Dire "non", c'est préserver la dignité de ceux et celles qui, nombreux avant nous, au Québec et dans le reste de ce qui deviendrait plus tard le Canada, se sont battus pour défendre la langue française MALGRÉ les effets de cette conquête. C'est aussi partager cette dignité avec nos compatriotes d'autres origines. Ça, c'est "pédagogique". Remarquez que ce "non" n'est surtout pas une réaction émotive, comme certains le prétendent dans le but de discréditer toute opposition. Le refus tient d'une rationalité calme, reposant sur la connaissance des conséquences profondes de cet événement. Le problème est que cette évidence se retrouve enterrée sous un fatras de débats sibyllins. Est-ce une "célébration" ou une "commémoration"? Avons-nous été "conquis" par l'Angleterre ou "abandonnés" par la France? Et que dire des deux "écoles" d'historiens, dont l'une veut que cette bataille ait été déterminante, et l'autre, pas? Et patati, et patata.
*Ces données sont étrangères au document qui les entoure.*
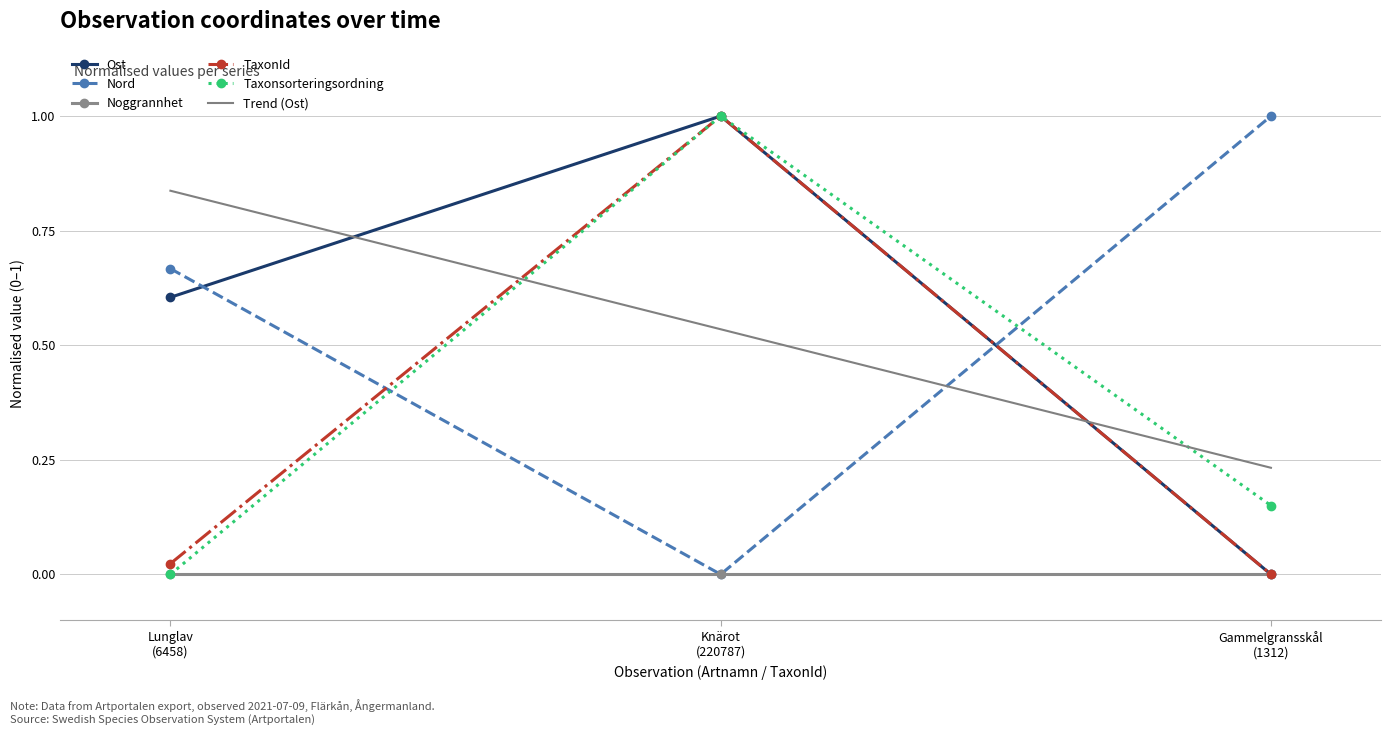

What is the value of the Taxonsorteringsordning point at the 2nd from the left?

1.0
Mais au-delà de tous ces bruits de fond, il reste l'essentiel: la bataille des plaines d'Abraham est un puissant symbole marquant la culture et l'identité québécoises. Pourquoi? Parce que d'elle a ensuite découlé, pour ceux qu'on appelle aujourd'hui les "francophones", la construction élaborée d'un rapport d'aliénation politique, économique et linguistique vis-à-vis des "anglophones". Ce qui a suivi 1759, c'est la Conquête; l'écrasement des rébellions de 1837-38; le rapport Durham de 1839 (pourquoi ne pas fêter son 170e en même temps?); l'Acte d'Union de 1840; la Confédération sans consultation citoyenne en 1867; la pendaison de Louis Riel en 1885; l'interdiction des écoles françaises en Ontario, etc. Ce n'est pas parce que ce rapport d'aliénation s'est modifié dans la seconde moitié du 20e siècle que l'on peut réécrire ou neutraliser l'histoire à la lumière de la réalité d'aujourd'hui.
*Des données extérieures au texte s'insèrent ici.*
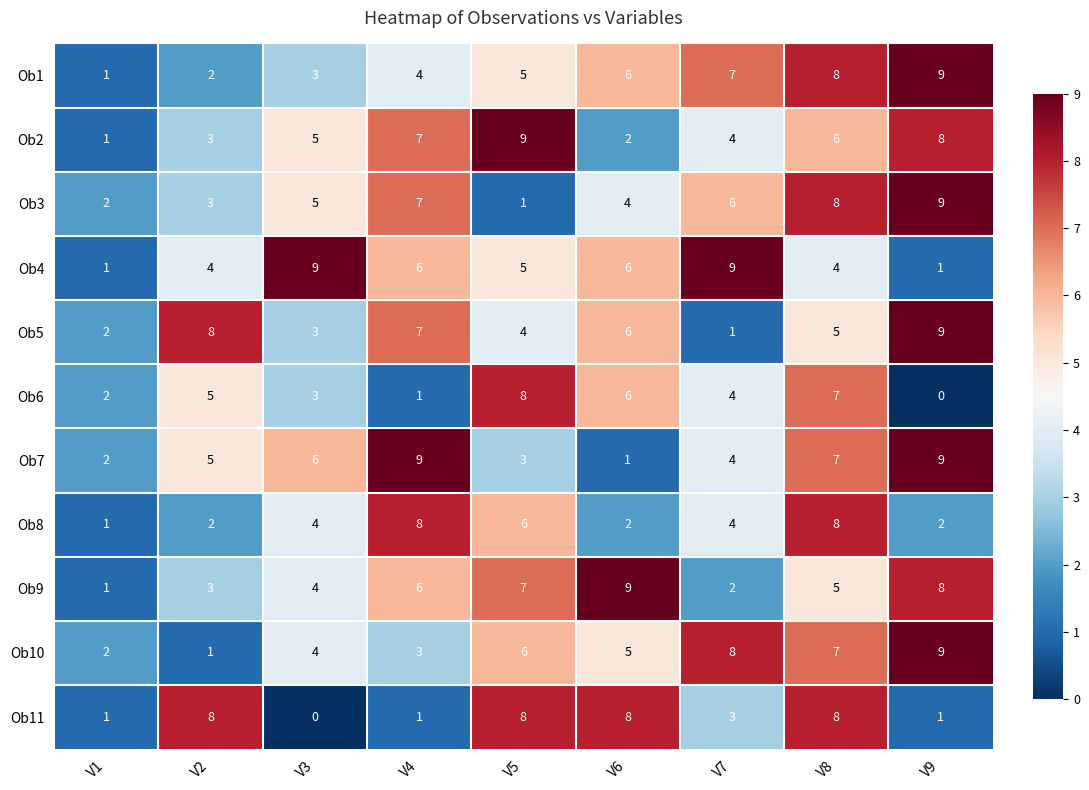

At which category is the sum across all series the highest?

V8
Maintenant, voyons si cette commémoration tous azimuts tiendrait aussi de la propagande fédérale, un peu à la manière dont le 400e de Québec fut présenté par Ottawa comme marquant la "fondation du Canada"? Eh bien, la réponse a un nom: Josée Verner. Du moment où la ministre de la Francophonie avance qu'elle pourrait même y assister, soyez assurés que dans ce gouvernement où les ministres ont peine à se choisir des bobettes sans la permission de Stephen Harper, sa réaction est aussi un peu celle du premier ministre.
(*) Louis-Joseph Papineau (1786-1871), chef du Parti patriote et, entre autres, parrain de la loi établissant la pleine égalité politique des Juifs du Bas-Canada.